Consider a stochastic differential equation:
$$dX_t = dW_t + \sin(X_t) dt, \, X_0 = x$$
where $W_t$ is a Wiener process. Define
$$\tau_1 = \inf \{ t : X_t \in 2 \pi \mathbb{Z} \} \\ \tau_2 = \inf \left \{ t : X_t \in 2 \pi \mathbb{Z} \setminus \left \{ X_{\tau_1} \right \} \right \}.$$
My goal is to show that $\tau_1$ and $\tau_2$ both have finite expectation; this will allow me to solve a larger problem about recurrence using very standard arguments.

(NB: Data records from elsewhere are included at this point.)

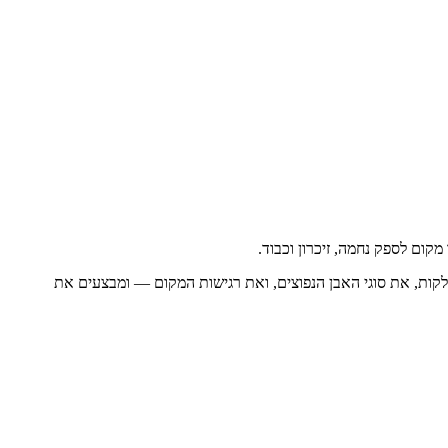
קום לספק נחמה, זיכרון וכבוד.
חלקות, את סוגי האבן הנפוצים, ואת רגישות המקום — ומבצעים את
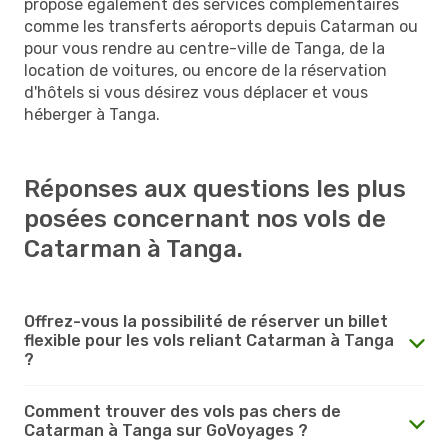
propose également des services complémentaires
comme les transferts aéroports depuis Catarman ou
pour vous rendre au centre-ville de Tanga, de la
location de voitures, ou encore de la réservation
d'hôtels si vous désirez vous déplacer et vous
héberger à Tanga.
Réponses aux questions les plus
posées concernant nos vols de
Catarman à Tanga.
Offrez-vous la possibilité de réserver un billet
flexible pour les vols reliant Catarman à Tanga
?
Comment trouver des vols pas chers de
Catarman à Tanga sur GoVoyages ?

Since the drift is $2 \pi$ periodic in space and homogeneous in time while the diffusion is homogeneous in both space and time, it is enough to consider $x \in (0,2 \pi)$ for the first part and $X_{\tau_1}=0$ for the second part. In the first case we will be done provided the problem
$$\frac{1}{2} u'' + \sin(x) u' = -1, \, u(0)=u(2\pi)=0$$
has a nonnegative solution. In the second case we will be done provided the problem
$$\frac{1}{2} u'' + \sin(x) u' = -1, \, u(-2\pi)=u(2\pi)=0$$
has a nonnegative solution. These equations may be solved in explicit form, but in terms of some non-elementary integrals, through reduction of order and integrating factors. For instance the solution to the first problem may be written as
$$u(x) = -2 w(x) + 2 \frac{w(2 \pi) v(x)}{v(2 \pi)}$$
where
$$v(x) = \int_0^x e^{2 \cos(y)} dy \\ w(x) = \int_0^x \int_0^y e^{2(\cos(y)-\cos(z))} dz dy. $$
If I can prove $u \geq 0$ then I will be done. I'm fairly sure that any proof that this $u \geq 0$ will work on the second one. Any suggestions?
Edit: a quick numerical check shows that $u \geq 0$ should indeed hold.
A simple approach (which avoids the task of checking the nonnegativity of the function in your question) is to compare the hitting times $\tau_1$ and $\tau_2$ with the hitting time $\theta$ of $\pm2\pi$ by the process $$dY=\mathrm dW-\mathrm{sgn}(Y)\,\mathrm dt,$$ starting from some $|y|\leqslant2\pi$. Since $|\sin|\leqslant1$, $\tau_1$ and $\tau_2$ are dominated stochastically by $\theta$, and $\theta$ starting from any $|y|\leqslant2\pi$ is stochastically dominated by $\theta$ starting from $0$. Finally, $s(y)=E_y(\theta)$ solves $\frac12s''-s'=-1$ with $s(\pm2\pi)=0$ and $s'(0)=0$ hence a standard computation shows that $$8s(x)=\mathrm e^{4\pi}-\mathrm e^{2|x|}+2(|x|-2\pi),$$ in particular, for every $x$, $$E_x(\tau_1)\leqslant E_x(\tau_2)\leqslant E_0(\theta)=\tfrac18(\mathrm e^{4\pi}-1-4\pi),$$ which is finite.